----- Task inputs -----

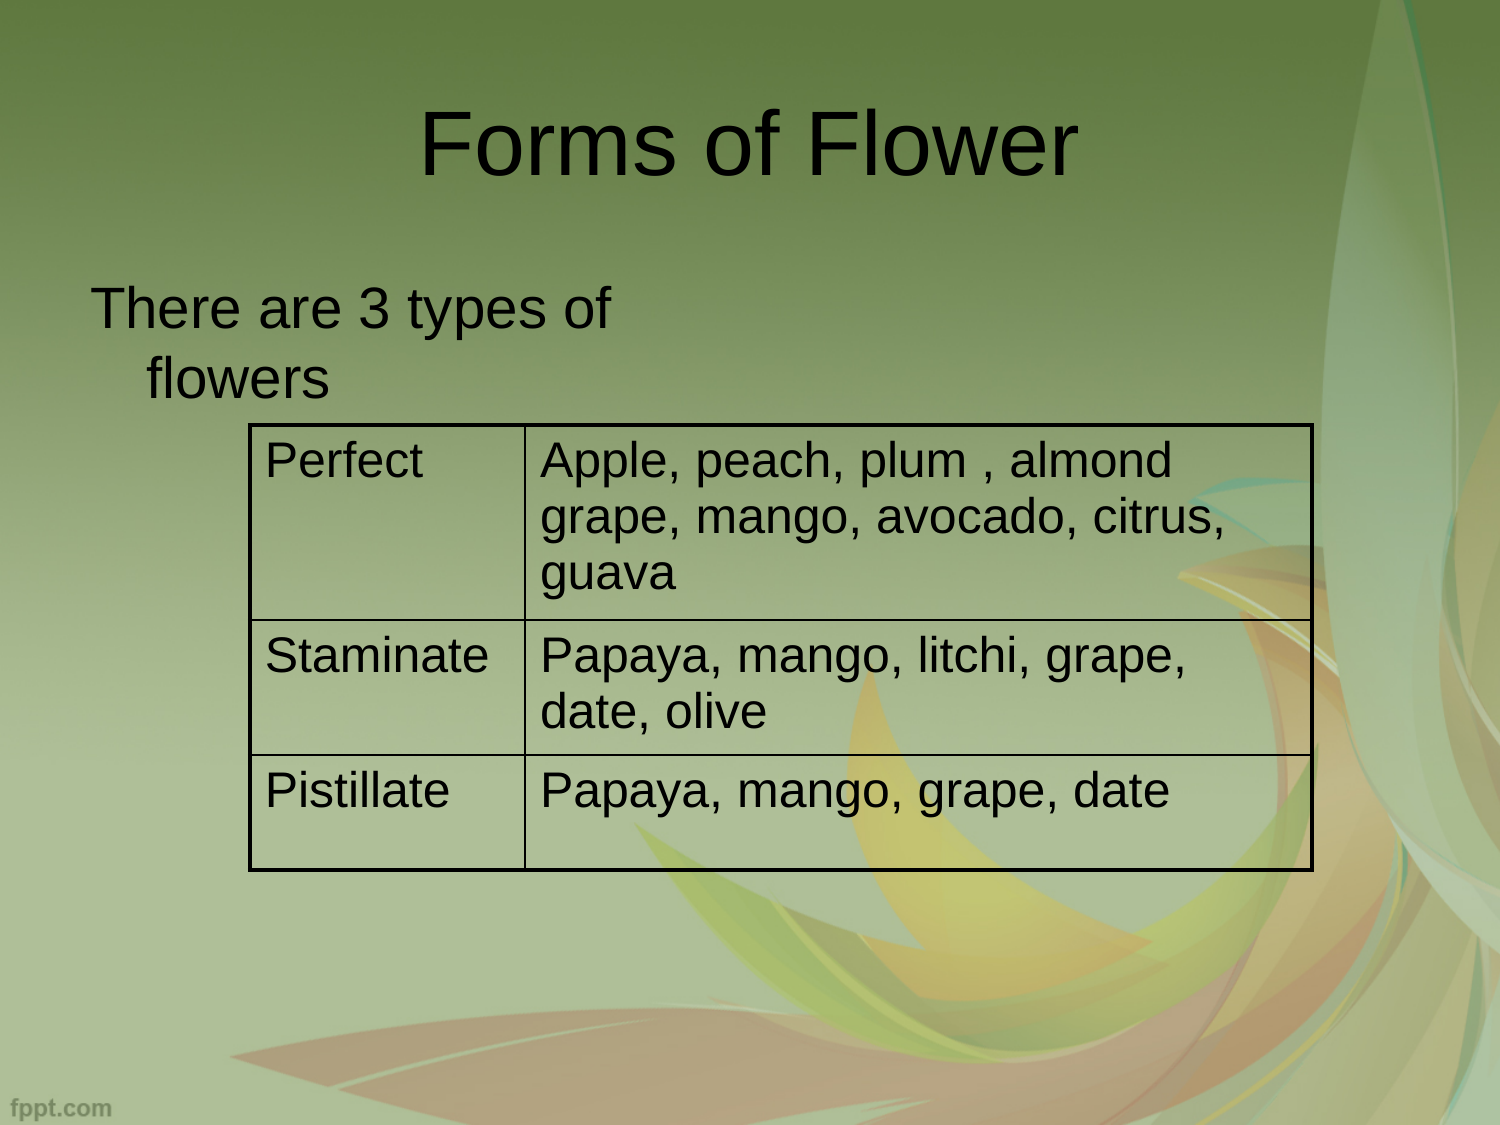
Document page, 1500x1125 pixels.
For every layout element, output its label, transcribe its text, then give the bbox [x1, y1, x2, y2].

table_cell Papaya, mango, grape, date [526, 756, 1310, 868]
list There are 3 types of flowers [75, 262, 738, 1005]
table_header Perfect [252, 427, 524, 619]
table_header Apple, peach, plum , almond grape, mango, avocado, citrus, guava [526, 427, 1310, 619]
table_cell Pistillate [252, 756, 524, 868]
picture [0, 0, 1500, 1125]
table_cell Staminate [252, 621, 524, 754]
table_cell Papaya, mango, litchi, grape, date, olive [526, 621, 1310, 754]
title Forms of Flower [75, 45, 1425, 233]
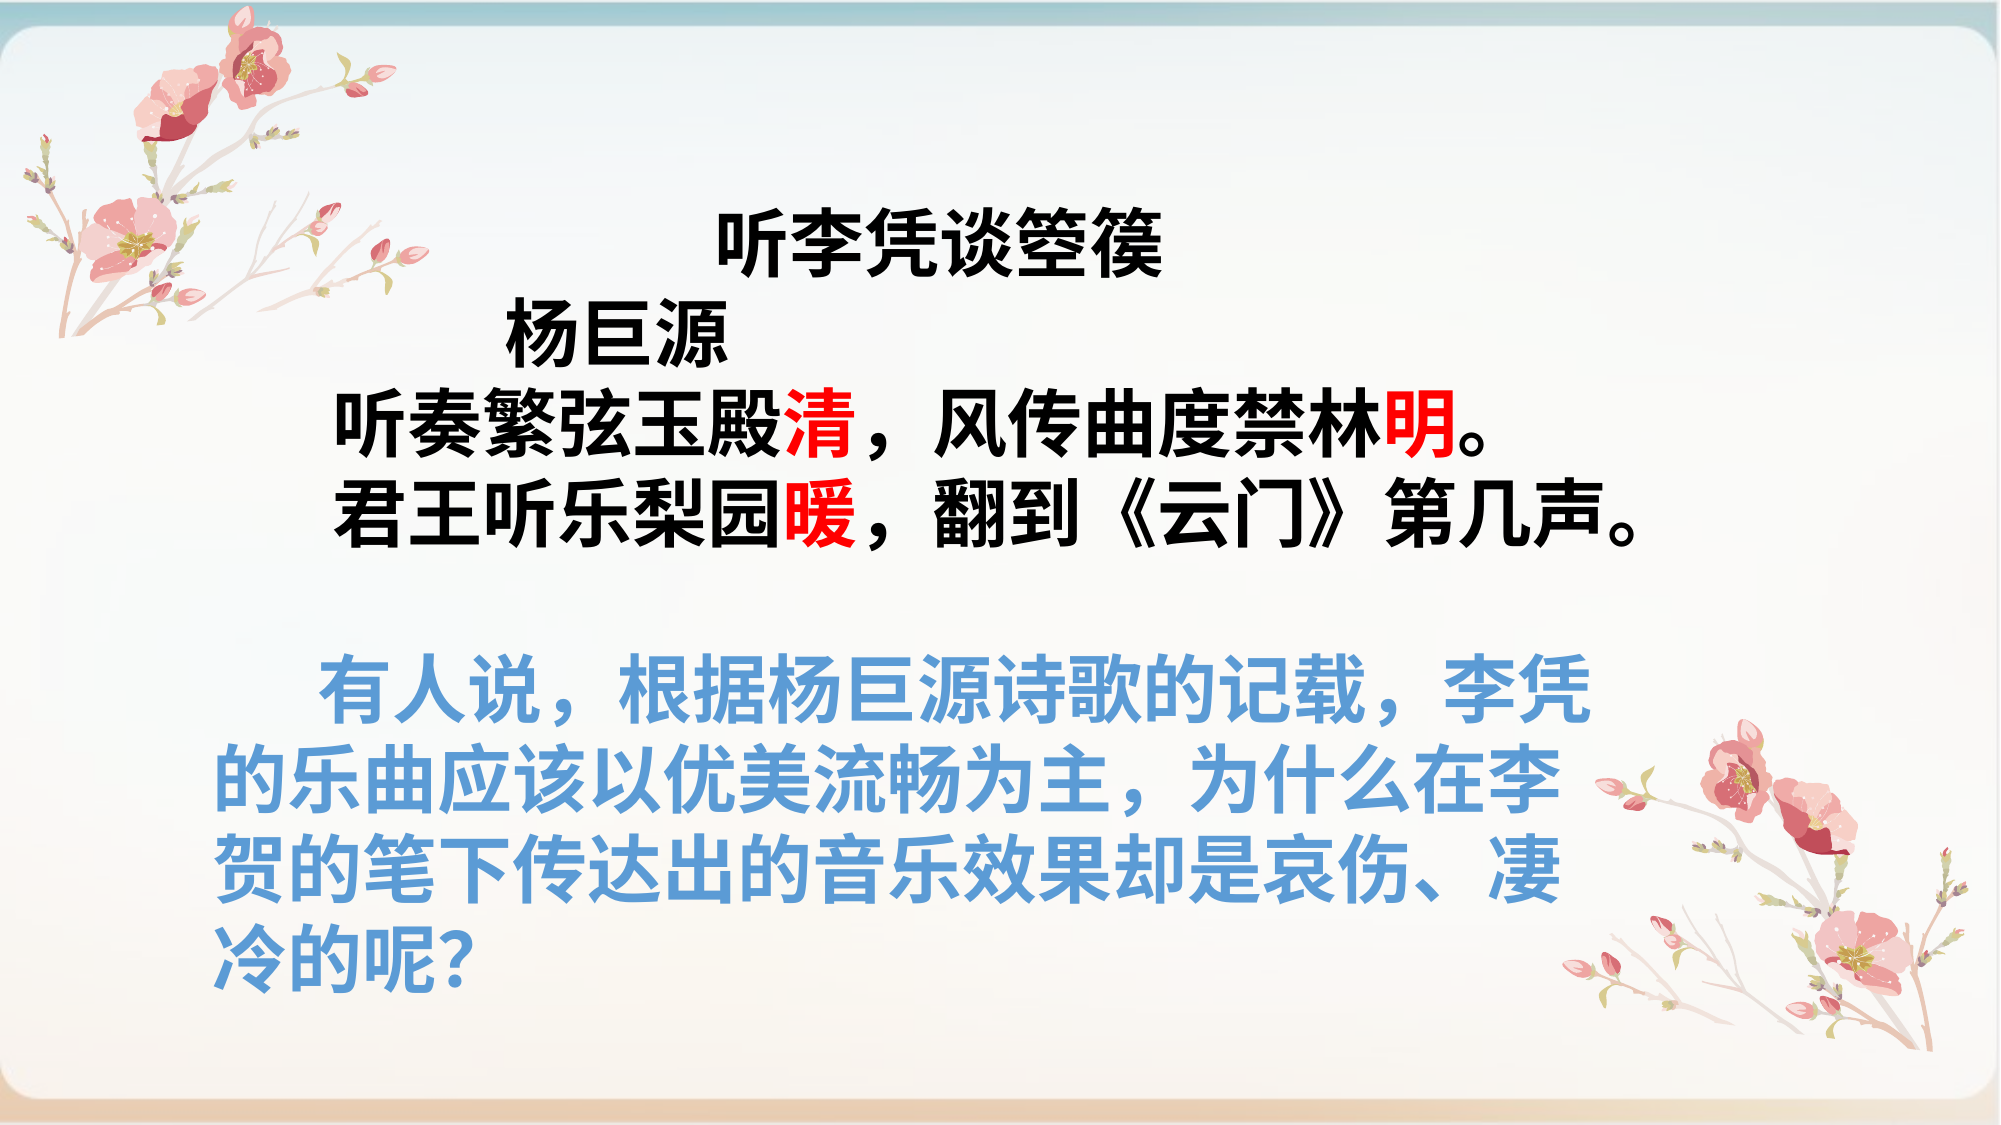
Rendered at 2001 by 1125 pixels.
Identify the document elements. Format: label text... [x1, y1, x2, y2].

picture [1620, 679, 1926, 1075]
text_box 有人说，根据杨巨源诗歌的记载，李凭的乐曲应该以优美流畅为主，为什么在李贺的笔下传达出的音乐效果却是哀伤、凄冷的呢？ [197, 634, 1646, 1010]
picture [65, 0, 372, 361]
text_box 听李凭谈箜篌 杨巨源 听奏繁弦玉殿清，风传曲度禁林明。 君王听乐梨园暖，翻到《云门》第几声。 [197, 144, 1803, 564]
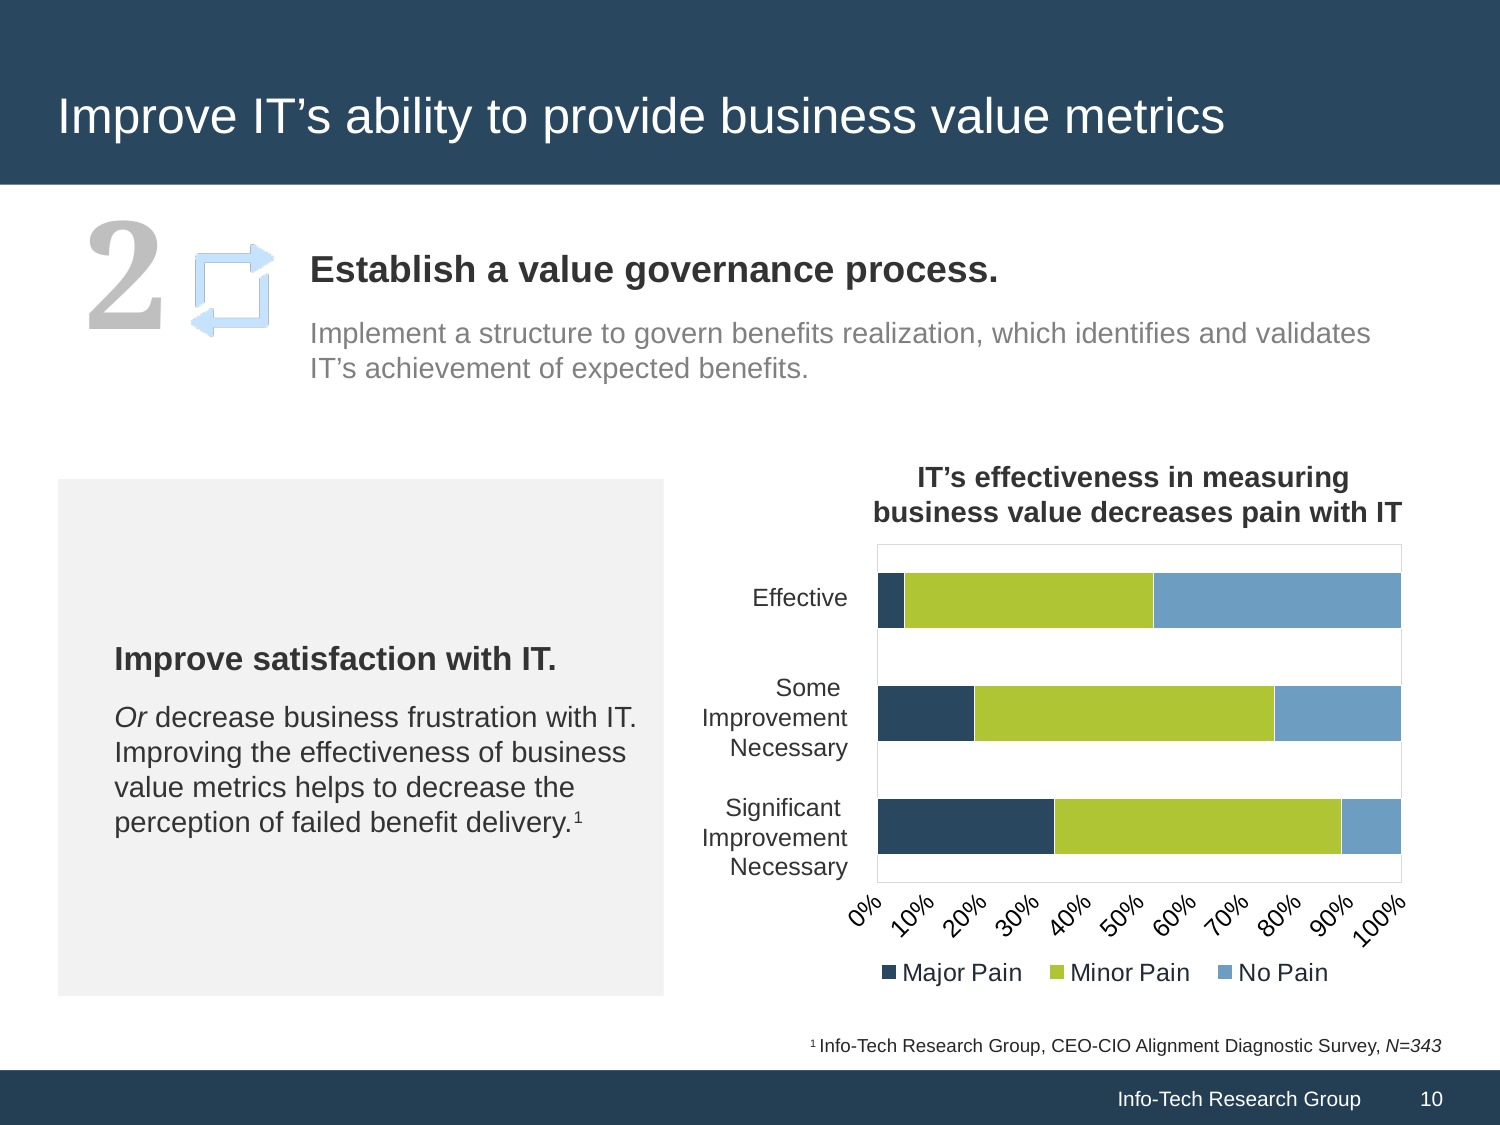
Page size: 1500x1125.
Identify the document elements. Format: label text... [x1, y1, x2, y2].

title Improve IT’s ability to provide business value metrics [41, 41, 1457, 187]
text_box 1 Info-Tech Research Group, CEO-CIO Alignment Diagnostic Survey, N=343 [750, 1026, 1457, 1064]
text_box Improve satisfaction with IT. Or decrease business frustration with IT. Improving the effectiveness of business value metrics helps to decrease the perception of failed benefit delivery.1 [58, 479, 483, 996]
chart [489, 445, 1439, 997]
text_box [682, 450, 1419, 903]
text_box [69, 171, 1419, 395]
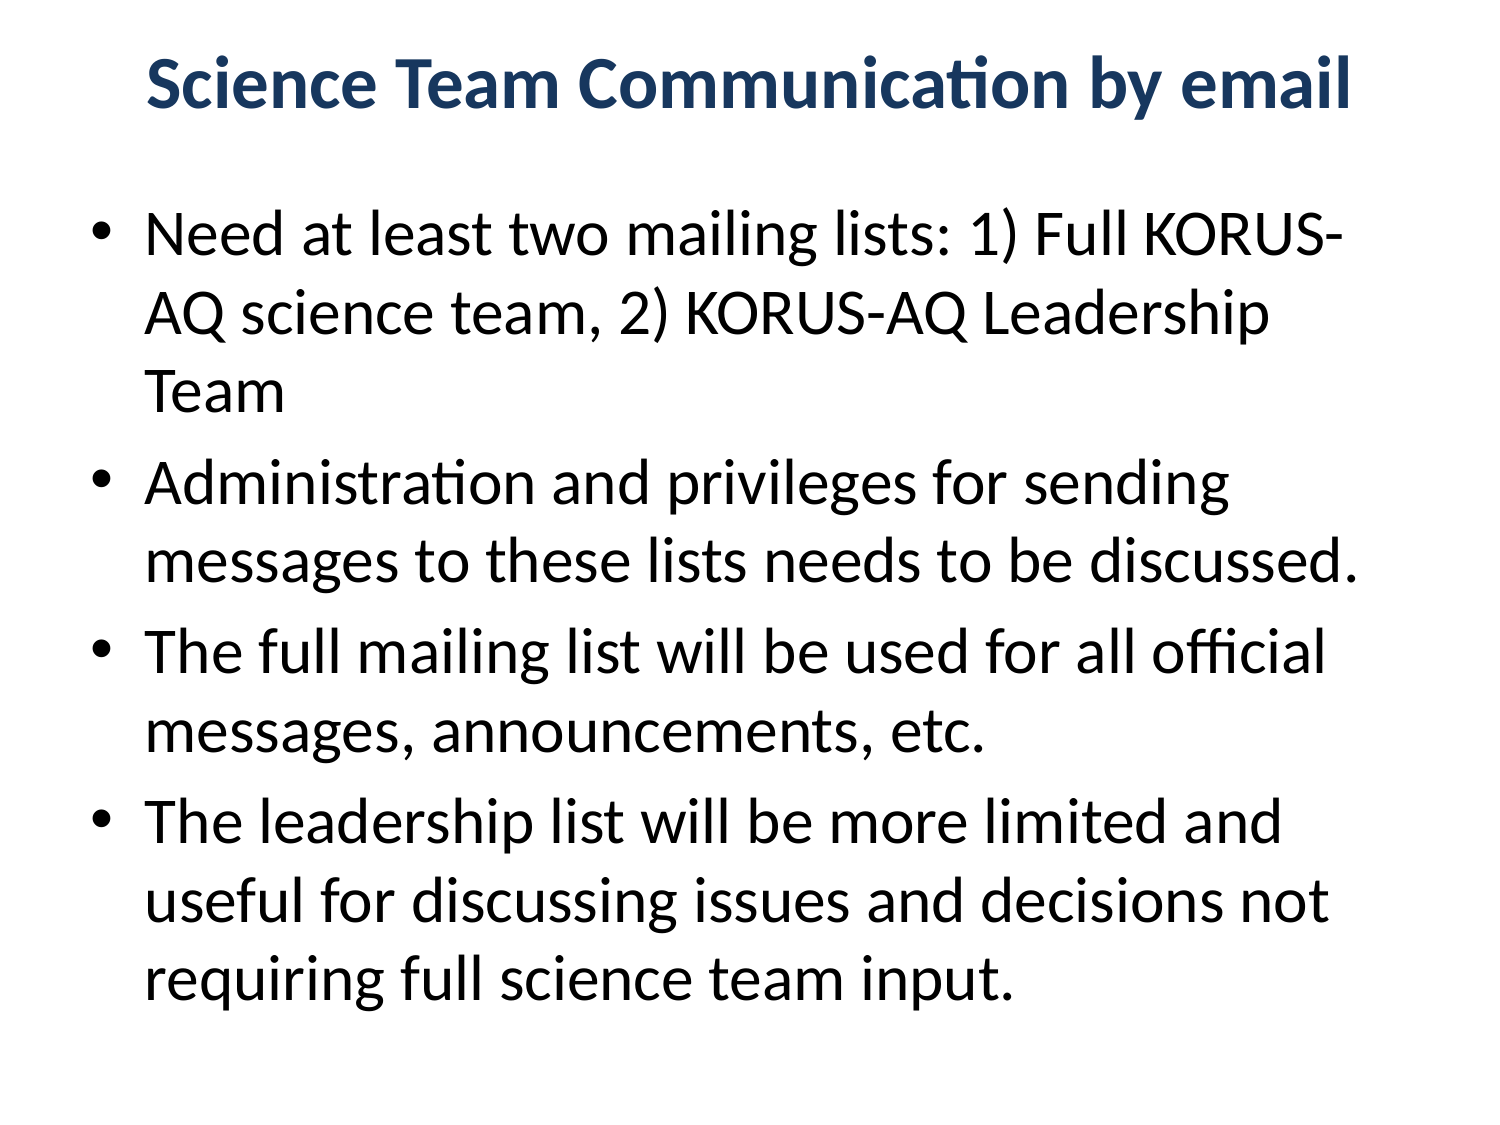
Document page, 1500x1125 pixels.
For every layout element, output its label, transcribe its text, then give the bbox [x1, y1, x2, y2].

-----

Reproduce every line above as written, skipping pictures.

• _Result of this exercise_:
Document page, 1500x1125 pixels.
For every layout element, output its label, transcribe its text, then give the bbox [x1, y1, x2, y2].

table_cell Papaya, mango, grape, date [526, 756, 1310, 868]
list There are 3 types of flowers [75, 262, 738, 1005]
table_header Perfect [252, 427, 524, 619]
table_header Apple, peach, plum , almond grape, mango, avocado, citrus, guava [526, 427, 1310, 619]
table_cell Pistillate [252, 756, 524, 868]
picture [0, 0, 1500, 1125]
table_cell Staminate [252, 621, 524, 754]
table_cell Papaya, mango, litchi, grape, date, olive [526, 621, 1310, 754]
title Forms of Flower [75, 45, 1425, 233]
Rendered at 2001 by 1125 pixels.
Identify the document elements. Format: label text... [x1, y1, x2, y2].

picture [1620, 679, 1926, 1075]
text_box 有人说，根据杨巨源诗歌的记载，李凭的乐曲应该以优美流畅为主，为什么在李贺的笔下传达出的音乐效果却是哀伤、凄冷的呢？ [197, 634, 1646, 1010]
picture [65, 0, 372, 361]
text_box 听李凭谈箜篌 杨巨源 听奏繁弦玉殿清，风传曲度禁林明。 君王听乐梨园暖，翻到《云门》第几声。 [197, 144, 1803, 564]
Page size: 1500x1125.
Identify the document elements. Format: label text... [x1, y1, x2, y2].

title Improve IT’s ability to provide business value metrics [41, 41, 1457, 187]
text_box 1 Info-Tech Research Group, CEO-CIO Alignment Diagnostic Survey, N=343 [750, 1026, 1457, 1064]
text_box Improve satisfaction with IT. Or decrease business frustration with IT. Improving the effectiveness of business value metrics helps to decrease the perception of failed benefit delivery.1 [58, 479, 483, 996]
chart [489, 445, 1439, 997]
text_box [682, 450, 1419, 903]
text_box [69, 171, 1419, 395]
Document page, 1500x1125 pixels.
For every layout element, output its label, transcribe its text, then give the bbox [x1, y1, x2, y2].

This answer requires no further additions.